そうつぶやいてから、菊乃天人はふっと笑った。


……うん。

この笑顔、やっぱり好きだな……。

かわいい、だけじゃない。

懐かしさにも似た愛しさを覚える……。

なんだろう。



「残念なお知らせがあります。」

菊乃天人が口を開く。

「うん?資料、見せてもらえないって?」

「ううん。それは、探してくれるって。……そうじゃなくて、今日行く予定だったお店ね、台風で臨時休暇にさせてほしいって。雨漏りしそうなんだって。」

あ~……。

そうだよな。

それは、もう、仕方ない。

「そっか。……てか、台風で、菊乃さんも学校お休みだったんじゃない?家でゆっくりできただろうに、ごめんね。」

謝った僕に、菊乃天人はぷるぷると首を横に振って見せた。

「光のほうが大変やったでしょ。電車のダイヤも混乱してるし、心配しててんけど……まさかこんな車で来はるとは思わへんかったわ。」

こんな車?

……なんか、さっきからさんざんな評価だな。

確かにめちゃくちゃ古いけど、別にポンコツじゃないし、むしろ購入すると高いんだよ……なんて、お金のことを言うのは、品がないよな。

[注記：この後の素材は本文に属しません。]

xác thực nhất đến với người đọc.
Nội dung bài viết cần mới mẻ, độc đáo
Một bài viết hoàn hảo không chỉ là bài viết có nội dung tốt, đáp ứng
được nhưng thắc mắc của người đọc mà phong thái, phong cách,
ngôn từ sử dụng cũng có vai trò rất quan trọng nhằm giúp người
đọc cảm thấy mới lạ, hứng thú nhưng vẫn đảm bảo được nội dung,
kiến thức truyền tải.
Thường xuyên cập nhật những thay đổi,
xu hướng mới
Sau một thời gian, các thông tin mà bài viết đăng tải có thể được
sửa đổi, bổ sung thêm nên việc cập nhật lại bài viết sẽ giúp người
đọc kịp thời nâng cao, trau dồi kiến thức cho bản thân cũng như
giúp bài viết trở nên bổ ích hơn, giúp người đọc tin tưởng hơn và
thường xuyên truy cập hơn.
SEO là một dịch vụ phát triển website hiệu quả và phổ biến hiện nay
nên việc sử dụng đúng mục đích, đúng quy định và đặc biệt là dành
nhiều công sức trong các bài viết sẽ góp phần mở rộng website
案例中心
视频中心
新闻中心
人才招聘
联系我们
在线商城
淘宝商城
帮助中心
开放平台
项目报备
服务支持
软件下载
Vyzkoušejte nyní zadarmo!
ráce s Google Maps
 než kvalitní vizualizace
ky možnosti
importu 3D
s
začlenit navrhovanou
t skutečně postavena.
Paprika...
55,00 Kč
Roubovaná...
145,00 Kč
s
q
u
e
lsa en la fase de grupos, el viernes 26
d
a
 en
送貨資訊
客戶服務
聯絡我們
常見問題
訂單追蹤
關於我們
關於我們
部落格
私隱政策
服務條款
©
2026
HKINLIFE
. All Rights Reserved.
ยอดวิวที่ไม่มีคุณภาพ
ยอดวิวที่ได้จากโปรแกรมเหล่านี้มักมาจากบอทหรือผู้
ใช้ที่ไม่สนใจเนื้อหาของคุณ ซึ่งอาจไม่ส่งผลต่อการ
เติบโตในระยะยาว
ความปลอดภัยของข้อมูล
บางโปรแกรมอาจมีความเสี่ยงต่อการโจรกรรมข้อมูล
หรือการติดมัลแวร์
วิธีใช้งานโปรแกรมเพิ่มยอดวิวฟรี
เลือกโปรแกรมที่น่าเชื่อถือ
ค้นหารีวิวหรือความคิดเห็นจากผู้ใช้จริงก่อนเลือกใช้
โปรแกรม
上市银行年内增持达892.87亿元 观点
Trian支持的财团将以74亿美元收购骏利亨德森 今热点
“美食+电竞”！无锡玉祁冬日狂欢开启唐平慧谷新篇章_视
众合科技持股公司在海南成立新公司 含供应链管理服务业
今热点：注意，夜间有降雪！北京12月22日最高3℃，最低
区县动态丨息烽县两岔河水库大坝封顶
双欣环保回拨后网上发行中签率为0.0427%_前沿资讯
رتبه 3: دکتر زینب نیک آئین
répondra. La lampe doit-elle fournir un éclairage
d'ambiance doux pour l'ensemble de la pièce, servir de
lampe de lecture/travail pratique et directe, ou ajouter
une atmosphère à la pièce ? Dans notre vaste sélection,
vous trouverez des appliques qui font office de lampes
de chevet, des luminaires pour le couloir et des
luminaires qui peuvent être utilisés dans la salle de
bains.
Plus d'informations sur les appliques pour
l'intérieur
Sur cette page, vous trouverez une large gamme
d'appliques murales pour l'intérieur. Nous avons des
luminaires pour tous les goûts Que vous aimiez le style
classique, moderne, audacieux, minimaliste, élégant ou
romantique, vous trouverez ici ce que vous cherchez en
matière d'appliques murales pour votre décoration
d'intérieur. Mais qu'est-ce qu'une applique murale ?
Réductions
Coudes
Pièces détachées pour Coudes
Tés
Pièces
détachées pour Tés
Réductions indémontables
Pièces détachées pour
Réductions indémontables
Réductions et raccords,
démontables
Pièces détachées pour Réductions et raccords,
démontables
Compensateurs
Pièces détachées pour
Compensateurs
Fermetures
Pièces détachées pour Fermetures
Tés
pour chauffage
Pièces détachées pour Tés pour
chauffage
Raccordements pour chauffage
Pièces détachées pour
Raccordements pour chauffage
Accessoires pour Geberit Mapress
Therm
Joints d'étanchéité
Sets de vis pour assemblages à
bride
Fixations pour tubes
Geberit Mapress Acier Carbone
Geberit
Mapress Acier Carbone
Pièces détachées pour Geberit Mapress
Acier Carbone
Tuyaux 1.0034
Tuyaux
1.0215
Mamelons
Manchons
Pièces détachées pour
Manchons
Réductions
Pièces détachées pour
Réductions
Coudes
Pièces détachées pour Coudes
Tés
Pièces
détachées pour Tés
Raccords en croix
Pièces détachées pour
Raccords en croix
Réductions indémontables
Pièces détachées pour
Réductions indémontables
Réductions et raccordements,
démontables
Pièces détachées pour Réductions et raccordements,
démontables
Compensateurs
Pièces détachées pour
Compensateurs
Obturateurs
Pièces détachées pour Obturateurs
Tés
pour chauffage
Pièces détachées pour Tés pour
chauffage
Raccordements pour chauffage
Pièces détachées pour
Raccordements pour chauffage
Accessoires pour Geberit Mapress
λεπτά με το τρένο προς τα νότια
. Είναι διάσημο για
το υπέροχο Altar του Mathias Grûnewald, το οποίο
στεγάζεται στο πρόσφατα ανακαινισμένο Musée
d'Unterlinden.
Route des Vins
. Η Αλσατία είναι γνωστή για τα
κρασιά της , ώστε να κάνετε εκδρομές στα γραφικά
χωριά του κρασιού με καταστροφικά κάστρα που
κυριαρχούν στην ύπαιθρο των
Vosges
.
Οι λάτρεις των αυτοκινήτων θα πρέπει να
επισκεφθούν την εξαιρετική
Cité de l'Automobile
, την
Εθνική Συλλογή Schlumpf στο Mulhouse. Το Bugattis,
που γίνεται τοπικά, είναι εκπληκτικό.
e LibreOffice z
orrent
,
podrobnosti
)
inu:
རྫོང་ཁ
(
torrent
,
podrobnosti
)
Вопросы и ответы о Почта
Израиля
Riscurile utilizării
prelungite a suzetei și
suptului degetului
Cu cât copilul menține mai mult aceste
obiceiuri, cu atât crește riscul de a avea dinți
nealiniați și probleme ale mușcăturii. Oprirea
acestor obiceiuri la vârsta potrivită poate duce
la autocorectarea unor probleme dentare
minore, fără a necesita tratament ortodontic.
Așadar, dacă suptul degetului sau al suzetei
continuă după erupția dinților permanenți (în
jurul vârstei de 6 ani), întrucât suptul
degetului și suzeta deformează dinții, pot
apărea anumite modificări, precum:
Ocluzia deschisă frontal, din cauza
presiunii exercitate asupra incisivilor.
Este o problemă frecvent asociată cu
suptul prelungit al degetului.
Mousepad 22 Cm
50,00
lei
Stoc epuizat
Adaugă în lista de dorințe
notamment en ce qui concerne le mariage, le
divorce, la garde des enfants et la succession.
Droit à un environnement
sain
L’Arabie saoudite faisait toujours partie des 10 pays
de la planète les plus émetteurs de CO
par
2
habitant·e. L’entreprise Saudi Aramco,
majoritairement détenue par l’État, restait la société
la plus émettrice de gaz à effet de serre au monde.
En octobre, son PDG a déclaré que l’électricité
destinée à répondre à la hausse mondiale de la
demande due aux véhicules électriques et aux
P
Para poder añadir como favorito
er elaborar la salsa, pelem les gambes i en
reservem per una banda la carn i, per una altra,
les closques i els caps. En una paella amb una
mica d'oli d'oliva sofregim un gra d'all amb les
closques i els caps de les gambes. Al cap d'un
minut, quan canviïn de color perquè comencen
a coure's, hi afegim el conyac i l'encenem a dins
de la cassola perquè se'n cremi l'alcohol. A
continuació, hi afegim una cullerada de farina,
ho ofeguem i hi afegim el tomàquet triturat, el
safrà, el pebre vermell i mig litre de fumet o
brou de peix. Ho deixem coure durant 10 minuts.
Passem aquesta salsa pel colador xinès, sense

「古い車は車検も税金も燃費も高(たこ)つく、って、かーさまが言ってはった。……光、いかにも、おぼっちゃんやから、関係ないんやろね。下宿せんと神戸からわざわざ京都に通うって、相当、お家が居心地いいん?別荘とかあったりする?バイトとか、働いたこともあらはらへんねんろうねえ。」

何のスイッチが入ったのか、菊乃天人がまた、普通の……いや、ちょっと困った中学生女子になってしまった。

びっくりしたけど……何だか、おかしかった。

会わなかったこの数日間、僕のことをあれこれ考えてくれてたんだな、って。


僕は、ニコニコして一つ一つに返事するつもりで話した。

「確かに、維持費はかかるけど、まだ走るのに廃車にするのも、眠らせておくのも忍びないしね。ヒトも、車も、建物も……古いものを大事にすることで、かけがえのない存在になるから。京都に来る日以外は、知り合いの経営するレトロな純喫茶を手伝ってるんだけどね、そこも戦前からの建物でずっと営業してるよ。神戸にも空襲はあったし、震災もあったけど、ありがたいことに、お店も、我が家も、須磨の別荘も、食器が割れたぐらいで現存してるから……ちゃんと維持してくことが、僕の仕事って思ってる。どれも築百年をとっくに超えてるし、不便のほうが多いけどね。」